Music

Kimya Dawson and Friends: Alphabutt

Monster babies, tigers in underwear drawers, farts that smell like the zoo...this is a kid's album, right?


Kimya Dawson and Friends

Alphabutt

Label: K
US Release Date: 2008-09-09
UK Release Date: 2008-09-08
Amazon
iTunes

It’s not a stretch for Kimya Dawson to record an album of music for children. She’s already recorded songs with children singing along with her, and performed onstage with children singing back-up. She used to routinely perform wearing a skunk costume, the stage filled with baby dolls in strollers. She’s sung serious songs from the perspective of a lonely, rejected, or abused child.

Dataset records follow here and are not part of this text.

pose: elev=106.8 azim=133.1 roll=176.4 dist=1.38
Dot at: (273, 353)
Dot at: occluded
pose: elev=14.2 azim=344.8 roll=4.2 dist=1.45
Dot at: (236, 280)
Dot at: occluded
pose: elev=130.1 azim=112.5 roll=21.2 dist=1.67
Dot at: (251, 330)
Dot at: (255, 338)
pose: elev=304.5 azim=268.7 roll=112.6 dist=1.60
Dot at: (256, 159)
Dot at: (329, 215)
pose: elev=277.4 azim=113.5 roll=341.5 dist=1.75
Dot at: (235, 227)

And she’s routinely sung about bodily functions using words a kindergartener might.

It’s that last habit that at first seems most dominant on Alphabutt. There’s eventually some strains of seriousness, but towards the beginning Alphabutt is seriously silly, as any children’s album worth its salt should be.

I haven’t checked where the side-break is on the LP version of Alphabutt, but I’m considering the first seven songs to be Side A. That’s because those songs are an absolute ball: sing-songy short little songs that are cute, fun, and sound like kids would love them. They’re stupid little songs like you might make up on a whim, to amuse somebody. They seem critic-proof in that way. They’re meant for kids, meant to be dumb fun, not meant to be picked apart.

To wit, the first song is about monster babies destroying everything in sight. The second, the title track, is an alphabet song where many of the letters refer to farts of some kind: “And Z is for farts that smell like the zoo”. “Bobby-O” is irrestible, a tale of, of course, Bobby-O, the “skinny younger brother of Fabio”. There are songs about bears, about the tigers that live in your underwear drawer, about a special little doggie.

The musical atmosphere is like a bring-your-own-instrument party, kids welcome. There’s lots of banging on homemade-drums and playing toy xylophones. Kids sing along with Dawson, off-key more often than not. It’s an “amateurish”-sounding album, and that’s how it should be. What does being a kid have to do with professionalism?

The album’s off-the-cuff, home-made quality is fitting not only for Dawson’s history of following her own path, but for the relation the album has to her actual life. Dawson has a two-year-old daughter, Panda, who’s clearly part of the inspiration for Alphabutt, and is a major presence here, whether her actual voice is present or not (though I imagine it probably is). Of the first seven songs, the one that is explicitly from a parent’s perspective is also one of the album’s best: “Smoothie”. It’s about a pregnant mother, worried that there’s trouble when she can’t feel her baby moving, asking the father to make her a smoothie, to get the baby rolling around. I’m boring myself by describing it, though, as the song itself is more a rollicking sing-along folk tune, light on its feet, but sweet for its embodiment of parental caring.

The shift to an adult perspective is more serious on the eighth track, “Happy Home (Keep on Writing)”, a more ‘educational’ sort of life-advice song. In style more similar to Dawson’s previous albums, it’s a break from the fun and disrupts the tone of the album a bit. The same shift happens for the final track, “Sunbeams and Some Beans”, a song-tale about farming and solutions to world hunger that’s sincere but preachy in the context of this album. “We’re All Animals” strives for some middle ground between message (no need to shave your body hair because humans are animals too) and fun, and achieves it, though the cartoon-character, fake-farmer voice that intrudes is odd, like a refuge from Barney.

Maybe kids need these adult-perspective, comparatively more serious songs as a break from the goofiness, but I like Alphabutt most when it’s straight-up silly. What I’m calling Side B has some of that too. “Wiggle My Tooth”, written by 8-year-old McAlister Shea, is great fun, the sort-of punk-rock chant that only a real kid could come up with. But songs like “I Love You Sweet Baby” and “Little Panda Bear” shift us back towards the adults again. They’re both direct parent-to-child love songs. The first has Dawson and Angelo Spencer, Panda’s mom and dad, professing their love in song. It’s a touching moment, perhaps, but also one where it’s easy to flash-forward into the future and imagine it as similar to those baby pictures parents use to embarrass their teenage children. “Mom, put that away!”

Alphabutt is an album for kids, sure, but it’s just as much an album about first-time parents. The main consistent plot line across the songs has the parents watching as Panda sleeps, eats, pees, or poos. Then again, what else do babies do?